- PROBLEM TO WORK ON
Only an exact repetition of every entry counts as the answer.

- DATASET RECORDS
************

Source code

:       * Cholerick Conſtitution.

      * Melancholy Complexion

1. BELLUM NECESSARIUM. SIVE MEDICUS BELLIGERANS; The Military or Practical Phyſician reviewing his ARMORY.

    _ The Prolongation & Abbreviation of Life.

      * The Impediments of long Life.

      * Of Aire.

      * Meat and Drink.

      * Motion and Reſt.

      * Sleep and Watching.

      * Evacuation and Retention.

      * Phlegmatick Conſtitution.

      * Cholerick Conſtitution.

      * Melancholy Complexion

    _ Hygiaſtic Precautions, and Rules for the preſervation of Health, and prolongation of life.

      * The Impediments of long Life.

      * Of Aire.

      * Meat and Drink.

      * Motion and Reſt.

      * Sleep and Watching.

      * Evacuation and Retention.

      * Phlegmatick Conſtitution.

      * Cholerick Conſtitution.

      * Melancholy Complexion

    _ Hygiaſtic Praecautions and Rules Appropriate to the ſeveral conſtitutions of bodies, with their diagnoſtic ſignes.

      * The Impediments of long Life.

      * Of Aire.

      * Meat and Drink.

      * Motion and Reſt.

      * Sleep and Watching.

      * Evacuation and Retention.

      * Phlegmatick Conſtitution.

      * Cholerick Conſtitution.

************

- RESPONSE FOR THIS EXERCISE
Source code

:       * Cholerick Conſtitution.

      * Melancholy Complexion

1. BELLUM NECESSARIUM. SIVE MEDICUS BELLIGERANS; The Military or Practical Phyſician reviewing his ARMORY.

    _ The Prolongation & Abbreviation of Life.

      * The Impediments of long Life.

      * Of Aire.

      * Meat and Drink.

      * Motion and Reſt.

      * Sleep and Watching.

      * Evacuation and Retention.

      * Phlegmatick Conſtitution.

      * Cholerick Conſtitution.

      * Melancholy Complexion

    _ Hygiaſtic Precautions, and Rules for the preſervation of Health, and prolongation of life.

      * The Impediments of long Life.

      * Of Aire.

      * Meat and Drink.

      * Motion and Reſt.

      * Sleep and Watching.

      * Evacuation and Retention.

      * Phlegmatick Conſtitution.

      * Cholerick Conſtitution.

      * Melancholy Complexion

    _ Hygiaſtic Praecautions and Rules Appropriate to the ſeveral conſtitutions of bodies, with their diagnoſtic ſignes.

      * The Impediments of long Life.

      * Of Aire.

      * Meat and Drink.

      * Motion and Reſt.

      * Sleep and Watching.

      * Evacuation and Retention.

      * Phlegmatick Conſtitution.

      * Cholerick Conſtitution.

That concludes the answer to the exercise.